Moving forward, it would be better for courts’ primary focus to be on an employee’s job duties, Ratner said. If an employee spends a significant amount of time teaching, preaching, leading worship or otherwise communicating about faith, then they should be seen as a ministerial employee.

Courts should focus on whether religious activities comprise “a meaningful part of a person’s job,” she said.

Several justices said such an approach wouldn’t be as easy for courts to adopt as it might appear. It seems like it would force courts to make subjective decisions about which activities are religious enough, said Chief Justice John Roberts at one point.

“Is a court supposed to determine what is a significant religious function and what is an insignificant one?” he asked.

Both Rassbach and Ratner said the court already offered a basic definition of significant religious functions in the 2012 case. Judges would just need to consider how much of a role preaching or teaching about religion plays in an employee’s typical work week.

If a teacher is just doing one thing, like offering a brief prayer before class begins, “that probably would fall outside the exception because (religion) is not at the heart of what they’re doing,” Rassbach said.

But, at the end of the day, courts would still have to decide how much religious activity would need to take place for an employee to rise to the level of minister, Justice Sonia Sotomayor said.

“When ... you’re just left with those terms ‘preaching’ and ‘teaching,’ that’s when you get into all the tricky questions like how much preaching? How much teaching?” she said.

When it was his turn to answer questions, Fisher focused on the idea that a job duties-focused approach would be unsustainable for the reasons outlined by Sotomayor and others. He urged the Supreme Court to reaffirm its 2012 ruling and reiterate that religious titles and training matter in ministerial exception cases.

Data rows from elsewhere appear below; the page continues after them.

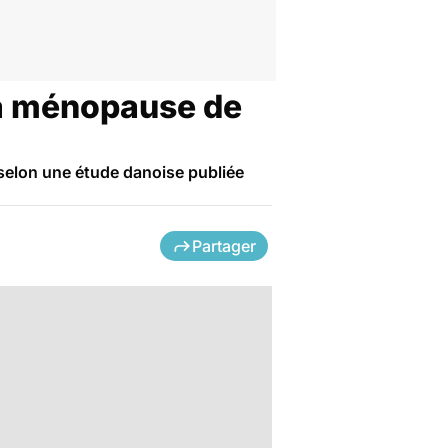
 la ménopause de
, selon une étude danoise publiée
Partager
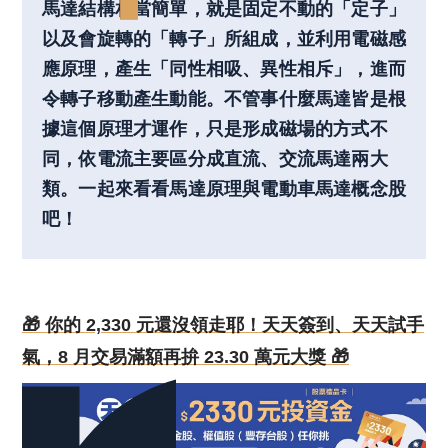
馬達結構相當簡單，就是固定不動的「定子」
以及會旋轉的「轉子」所組成，並利用電磁感
應原理，產生「同性相吸、異性相斥」，進而
令轉子移動產生動能。不管事什麼馬達皆是根
據這個原理才運作，只是形成磁場的方式不
同，依電流主要區分成直流、交流馬達兩大
類。一起來看看馬達原理與電動車馬達概念股
吧！
🎁 你的 2,330 元還沒領走耶！天天簽到、天天試手
氣，8 月交易滿額再拚 23.30 萬元大獎 🎁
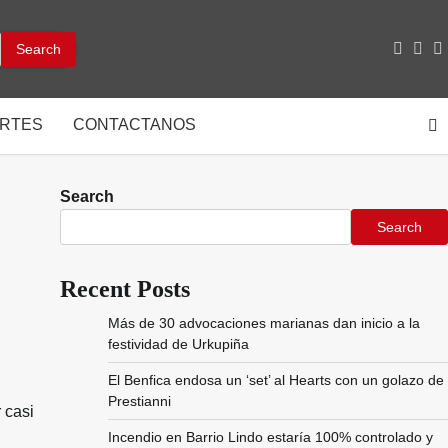
facebo
inst
y
RTES
CONTACTANOS
Search
Search
Recent Posts
Más de 30 advocaciones marianas dan inicio a la
festividad de Urkupiña
El Benfica endosa un ‘set’ al Hearts con un golazo de
Prestianni
 casi
Incendio en Barrio Lindo estaría 100% controlado y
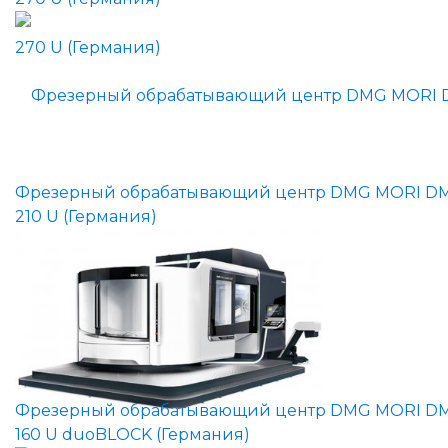
Фрезерный обрабатывающий центр DMG MORI D
210 U (Германия)
Фрезерный обрабатывающий центр DMG MORI D
160 U duoBLOCK (Германия)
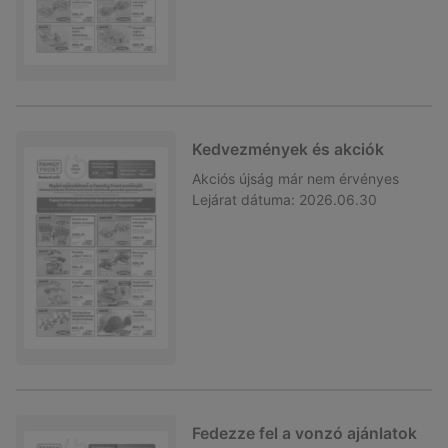
Kedvezmények és akciók
Akciós újság
már nem érvényes
Lejárat dátuma:
2026.06.30
Fedezze fel a vonzó ajánlatok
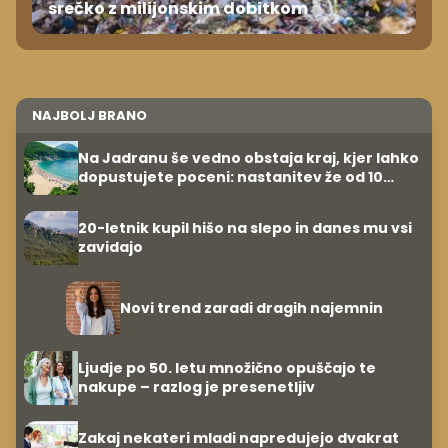
srečko z milijonskim dobitkom
NAJBOLJ BRANO
Na Jadranu še vedno obstaja kraj, kjer lahko
dopustujete poceni: nastanitev že od 10
evrov, kosilo za pet evrov
20-letnik kupil hišo na slepo in danes mu vsi
zavidajo
Novi trend zaradi dragih najemnin
Ljudje po 50. letu množično opuščajo te
nakupe – razlog je presenetljiv
Zakaj nekateri mladi napredujejo dvakrat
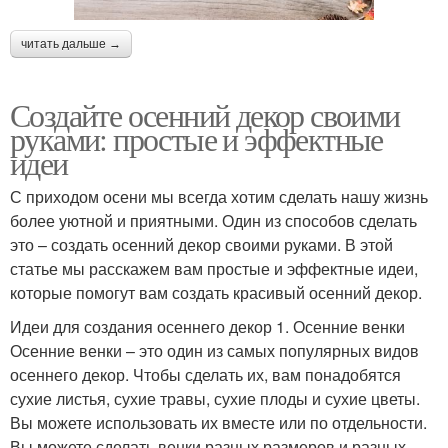
читать дальше →
Создайте осенний декор своими
руками: простые и эффектные
идеи
С приходом осени мы всегда хотим сделать нашу жизнь
более уютной и приятными. Один из способов сделать
это – создать осенний декор своими руками. В этой
статье мы расскажем вам простые и эффектные идеи,
которые помогут вам создать красивый осенний декор.
Идеи для создания осеннего декор 1. Осенние венки
Осенние венки – это один из самых популярных видов
осеннего декор. Чтобы сделать их, вам понадобятся
сухие листья, сухие травы, сухие плоды и сухие цветы.
Вы можете использовать их вместе или по отдельности.
Вы можете сделать венки разных размеров и разных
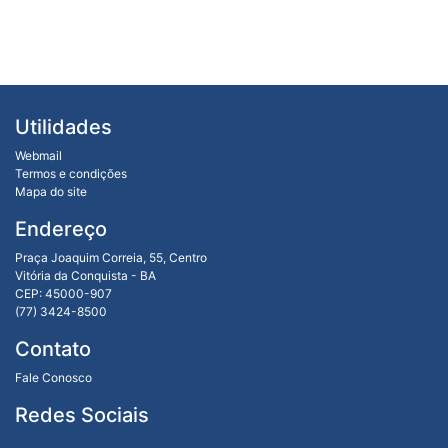
Utilidades
Webmail
Termos e condições
Mapa do site
Endereço
Praça Joaquim Correia, 55, Centro
Vitória da Conquista - BA
CEP: 45000-907
(77) 3424-8500
Contato
Fale Conosco
Redes Sociais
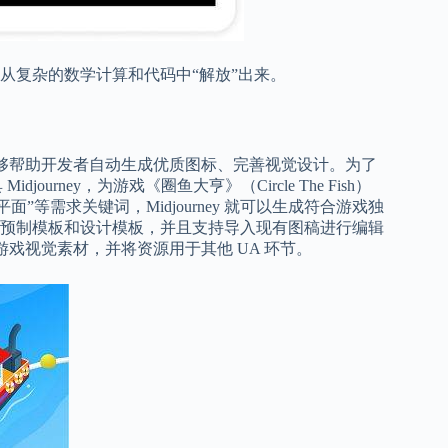
从复杂的数学计算和代码中“解放”出来。
能够帮助开发者自动生成优质图标、完善视觉设计。为了
journey，为游戏《圈鱼大亨》（Circle The Fish）
等需求关键词，Midjourney 就可以生成符合游戏独
预制模板和设计模板，并且支持导入现有图稿进行编辑
游戏视觉素材，并将资源用于其他 UA 环节。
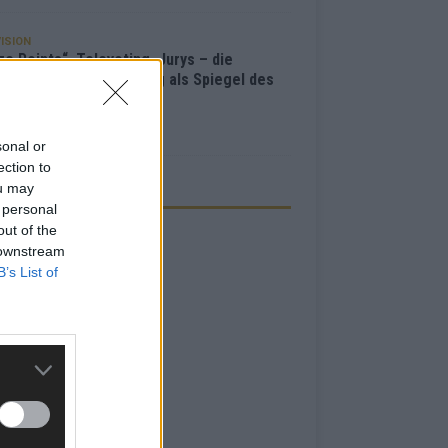
ISION
e Points“, Televoting, Jurys – die
hichte der ESC-Wertung als Spiegel des
bewerbs
i 2026
sonal or
ection to
ou may
ZEIGE
 personal
out of the
 downstream
B’s List of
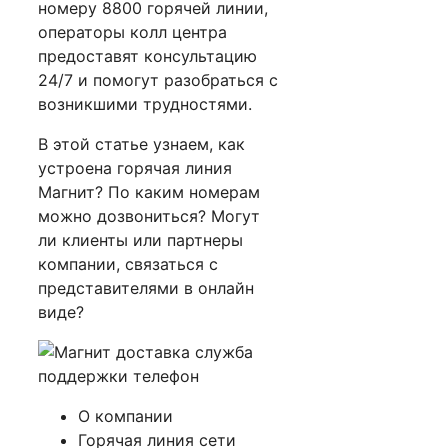
номеру 8800 горячей линии,
операторы колл центра
предоставят консультацию
24/7 и помогут разобраться с
возникшими трудностями.
В этой статье узнаем, как
устроена горячая линия
Магнит? По каким номерам
можно дозвониться? Могут
ли клиенты или партнеры
компании, связаться с
представителями в онлайн
виде?
О компании
Горячая линия сети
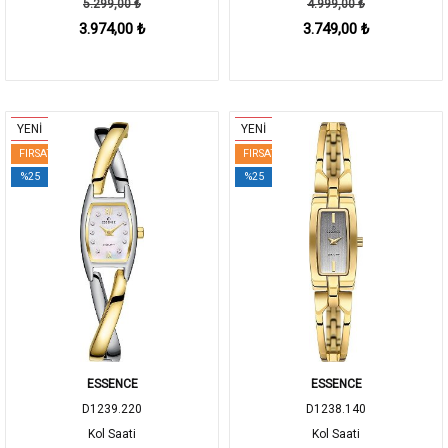
5.299,00 ₺
4.999,00 ₺
3.974,00 ₺
3.749,00 ₺
YENİ
YENİ
FIRSAT
FIRSAT
%25
%25
ESSENCE
ESSENCE
D1239.220
D1238.140
Kol Saati
Kol Saati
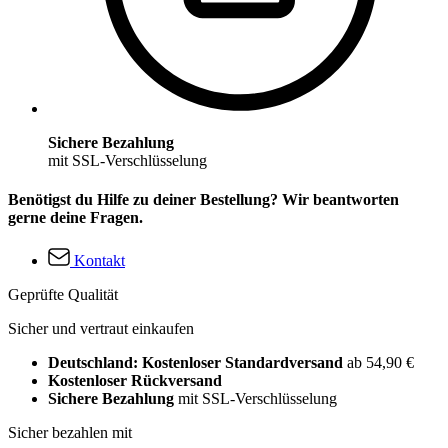
Sichere Bezahlung
mit SSL-Verschlüsselung
Benötigst du Hilfe zu deiner Bestellung? Wir beantworten
gerne deine Fragen.
Kontakt
Geprüfte Qualität
Sicher und vertraut einkaufen
Deutschland: Kostenloser Standardversand
ab 54,90 €
Kostenloser Rückversand
Sichere Bezahlung
mit SSL-Verschlüsselung
Sicher bezahlen mit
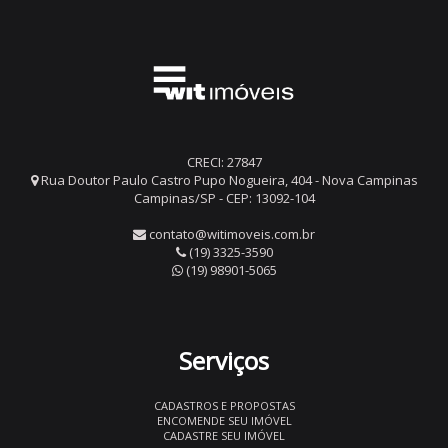
CRECI: 27847
Rua Doutor Paulo Castro Pupo Nogueira, 404 - Nova Campinas
Campinas/SP - CEP: 13092-104
contato@witimoveis.com.br
(19) 3325-3590
(19) 98901-5065
Serviços
CADASTROS E PROPOSTAS
ENCOMENDE SEU IMÓVEL
CADASTRE SEU IMÓVEL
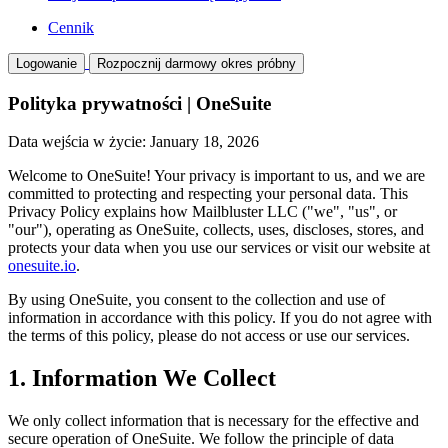
Cennik
Logowanie
Rozpocznij darmowy okres próbny
Polityka prywatności | OneSuite
Data wejścia w życie: January 18, 2026
Welcome to OneSuite! Your privacy is important to us, and we are
committed to protecting and respecting your personal data. This
Privacy Policy explains how Mailbluster LLC ("we", "us", or
"our"), operating as OneSuite, collects, uses, discloses, stores, and
protects your data when you use our services or visit our website at
onesuite.io
.
By using OneSuite, you consent to the collection and use of
information in accordance with this policy. If you do not agree with
the terms of this policy, please do not access or use our services.
1. Information We Collect
We only collect information that is necessary for the effective and
secure operation of OneSuite. We follow the principle of data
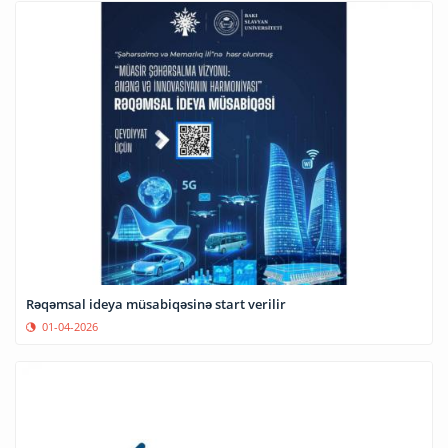
Rəqəmsal ideya müsabiqəsinə start verilir
01-04-2026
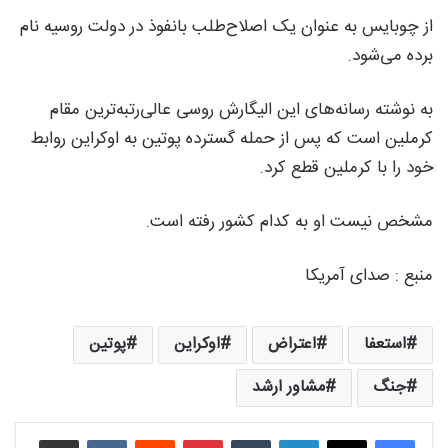
از چوبایس به عنوان یک اصلاح‌طلب بانفوذ در دولت روسیه نام
برده می‌شود.
به نوشته رسانه‌های این الیگارش روسی عالی‌رتبه‌ترین مقام
کرملین است که پس از حمله گسترده پوتین به اوکراین روابط
خود را با کرملین قطع کرد.
مشخص نیست او به کدام کشور رفته است.
منبع : صدای آمریکا
استعفا
اعتراض
اوکراین
پوتین
جنگ
مشاور ارشد
لینکدین
‫تامبلر
‫پین‌ترست
‫رددیت
‫VKontakte
اشتراک گذاری از طریق ایمیل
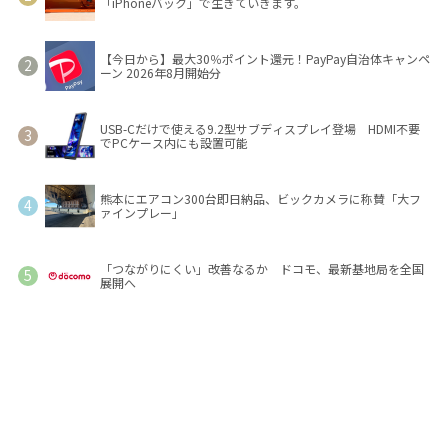
「iPhoneバック」で生きていきます。
【今日から】最大30％ポイント還元！PayPay自治体キャンペ
ーン 2026年8月開始分
USB-Cだけで使える9.2型サブディスプレイ登場 HDMI不要
でPCケース内にも設置可能
熊本にエアコン300台即日納品、ビックカメラに称賛「大フ
ァインプレー」
「つながりにくい」改善なるか ドコモ、最新基地局を全国
展開へ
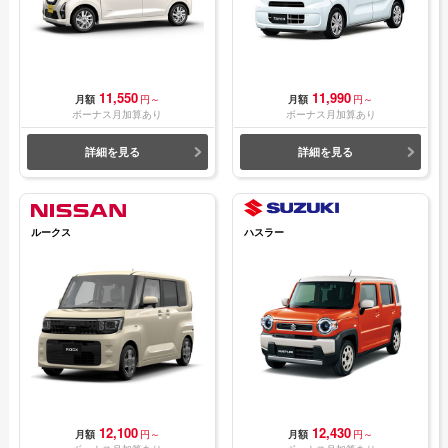
11,550
11,990
月額
円～
月額
円～
ボーナス月加算あり
ボーナス月加算あり
詳細を見る
詳細を見る
ルークス
ハスラー
12,100
12,430
月額
円～
月額
円～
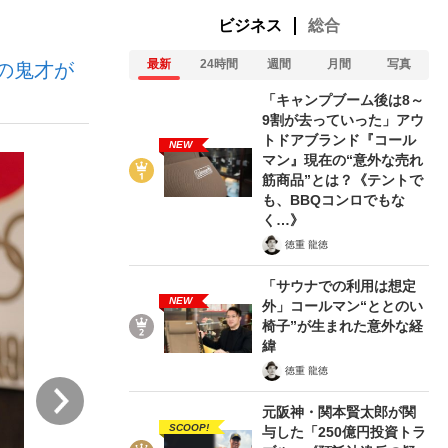
ビジネス
総合
最新
24時間
週間
月間
写真
の鬼才が
む将棋
「キャンプブーム後は8～
9割が去っていった」アウ
トドアブランド『コール
NEW
マン』現在の“意外な売れ
った」侍ジャパン選手が証言した“NPB聞...
筋商品”とは？《テントで
も、BBQコンロでもな
く…》
徳重 龍徳
「サウナでの利用は想定
NEW
外」コールマン“ととのい
椅子”が生まれた意外な経
緯
徳重 龍徳
次
元阪神・関本賢太郎が関
SCOOP!
与した「250億円投資トラ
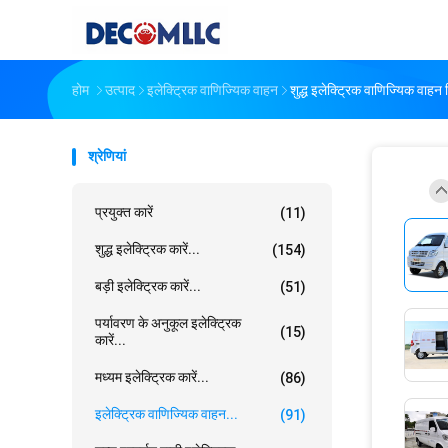
होम
उत्पाद
इलेक्ट्रिक वाणिज्यिक वाहन
शुद्ध इलेक्ट्रिक वाणिज्यि
श्रेणियां
प्रयुक्त कारें
(11)
शुद्ध इलेक्ट्रिक कारें...
(154)
बड़ी इलेक्ट्रिक कारें...
(51)
पर्यावरण के अनुकूल इलेक्ट्रिक
(15)
कारें...
मध्यम इलेक्ट्रिक कारें...
(86)
इलेक्ट्रिक वाणिज्यिक वाहन...
(91)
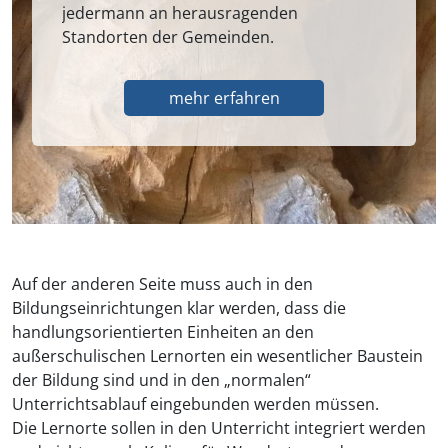
jedermann an herausragenden
Standorten der Gemeinden.
mehr erfahren
Auf der anderen Seite muss auch in den
Bildungseinrichtungen klar werden, dass die
handlungsorientierten Einheiten an den
außerschulischen Lernorten ein wesentlicher Baustein
der Bildung sind und in den „normalen“
Unterrichtsablauf eingebunden werden müssen.
Die Lernorte sollen in den Unterricht integriert werden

“The solution is to look to objective factors,” he said.

Like Ratner and Rassbach, Fisher faced pushback. For example, Justice Clarence Thomas returned to the idea that looking at titles harms faith groups that don’t use them that much.

The presence of a religious title is just one factor for courts to consider among many, Fisher argued.

“Even in a religion that (rarely uses religious titles), there would be significant religious training in play,” he said.

Civil rights or religious freedom?

In addition to clashing over whether the Supreme Court’s 2012 formula for deciding ministerial exception cases is clear enough, attorneys on both sides of the current dispute disagree on the broader impact of a ruling in favor of the religious schools.

Rassbach and Ratner argue it would simply make cases in which a teacher clearly has many significant religious duties but no special title easier to resolve. Fisher, on the other hand, believes such a ruling would deprive hundreds of thousands of employees of the protections offered under employment discrimination law.

The cause could “blow a hole in our nation’s civil rights laws,” he said.

Justice Ruth Bader Ginsburg appeared inclined to agree. At several points during oral arguments, she wondered if broadening the ministerial exception might make it harder for the government to address issues like sexual abuse or fraud. An employee would hesitate to report a problem if they knew they had no recourse to losing their job, she implied.

In response to one of Ginsburg’s hypotheticals, Ratner encouraged the justices to stay focused on the current case. The Supreme Court has been asked to decide who counts as a ministerial employee, not in what types of discrimination cases the ministerial exception applies, she said.

However, Ginsburg wasn’t the only justice thinking about issues beyond the current case. Several of the court’s more conservative justices seemed to believe that failing to broaden the ministerial exception would send the wrong message about religious freedom.

“Why would we second guess sincerely held religious beliefs” about who counts as a minister?, asked Justice Neil Gorsuch near the end of Monday’s proceedings.

It seems clear that, unlike in 2012, this ministerial exception case won’t end with a unanimous ruling, legal experts said. Unity isn’t easy when the justices have different views on the stakes of the case.

The Supreme Court’s decision is expected sometime this summer.